Capitão cloroquina

Bolsonaro não reservou dinheiro no Orçamento parar combater a covid-19 este ano

Relatório do Tribunal de Contas da União mostra que estados e municípios não receberam repasse federal para lidar com a crise sanitária

Eduardo Matysiak - Carolina Antunes/PR
Eduardo Matysiak - Carolina Antunes/PR
Especialistas temem que doenças erradicadas voltem nos próximos anos

São Paulo – O governo de Jair Bolsonaro não reservou dinheiro no Orçamento da União deste ano para o combate à covid-19. A informação consta de relatório do Tribunal de Contas da União (TCU) a ser apresentado à CPI da Covid, com início previsto para o próximo dia 27. O documento, ao qual a reportagem do UOL teve acesso, mostra que, até o fim de março, estados e municípios não haviam recebido nenhum recurso do governo federal para lidar com a covid-19. A doença causada pelo novo coronavírus já matou quase 400 mil brasileiros. Em todo o país faltam leitos, insumos básicos para atendimento aos pacientes, oxigênio, anestésicos para os intubados. Sem falar nas vacinas: apenas 4,3% da população brasileira já foi completamente imunizada.

De acordo com o TCU, informa a reportagem, “o Ministério da Saúde dispõe de R$ 20,05 bilhões para aplicação direta [em 2021], porém, R$ 19,9 bilhões estão reservados para despesas relativas à vacinação da população”. Assim, sobrariam R$ 150 mil para todo o resto. “Tal situação mostra-se preocupante, ainda mais nesse cenário de recrudescimento da contaminação e mortalidade”, afirma o TCU. Em 2020, o ministério tinha R$ 63,7 bilhões para gastar com ações relacionadas à covid-19. Procurado, o ministério não respondeu à reportagem.

Situação não era certa

O relatório observa, ainda, que “o governo não se preparou para a possibilidade de piora da pandemia, no início de 2021, mesmo diante das experiências de outros países que enfrentavam um aumento no número de casos da covid-19, após redução de medidas restritivas anteriormente adotadas e do aumento da circulação de pessoas no Brasil, em virtude das festas de fim de ano e do verão”.

Apesar disso, o Ministério da Saúde argumentou ao tribunal que “a situação epidemiológica atualmente verificada não era certa em meados de 2020”, quando teria sido feito o planejamento para o orçamento de 2021.
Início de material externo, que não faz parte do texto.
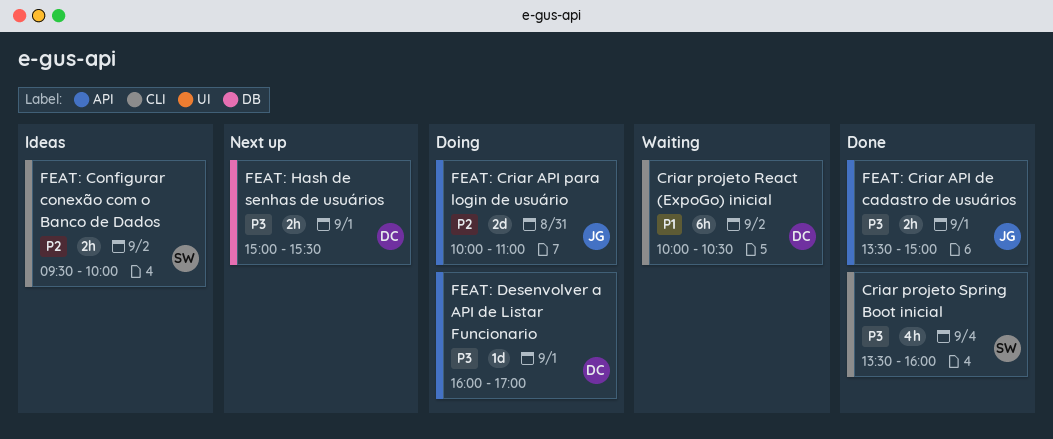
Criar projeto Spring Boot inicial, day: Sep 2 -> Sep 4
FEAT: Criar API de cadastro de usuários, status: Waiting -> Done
O TCU deu ao governo federal 15 dias para que incluir dotação para a covid-19 no orçamento, que ainda aguarda sanção presidencial até a quinta-feira (22).

Gastos com cloroquina

Se por um lado Bolsonaro não previu recursos para o combate à covid-19, levantamento do Nexo mostra, por outro lado, o empenho do governo com o chamado “tratamento precoce”. Sem nenhuma comprovação científica de eficácia, e com graves efeitos colaterais entre os que a utilizam, em maio de 2020 o presidente determinou que o Laboratório Químico e Farmacêutico do Exército se empenhasse na produção da cloroquina. Foram cerca de 3,2 milhões de comprimidos fabricados, ao custo de R$ 1,16 milhão, segundo dados dos ministérios da Saúde e Defesa.

O preço pago pelo governo de Jair Bolsonaro em insumos para a produção dessa cloroquina registrou aumento de 167% em dois meses. A Fundação Oswaldo Cruz (Fiocruz) – responsável pela vacina Oxford/AstraZeneca no Brasil – também foi levada a fabricar 4 milhões de unidades do medicamento, utilizando recursos emergenciais de R$ 70,4 milhões. “Para efeito de comparação, o governo pagou R$ 59,4 milhões para adquirir 2 milhões de doses da vacina da Universidade de Oxford”, informa o Nexo.

Além disso, a secretaria de Comunicação do governo Bolsonaro gastou cerca de R$ 23,5 milhões em campanhas publicitárias para divulgar “tratamento precoce”. O maior contrato, no valor de R$ 1,31 milhão, foi para a TV Record, ligada à Igreja Universal e simpática a Bolsonaro. Em janeiro de 2021, o Ministério da Saúde distribuiu 120 mil comprimidos de hidroxicloroquina na capital do Amazonas, lembra a reportagem.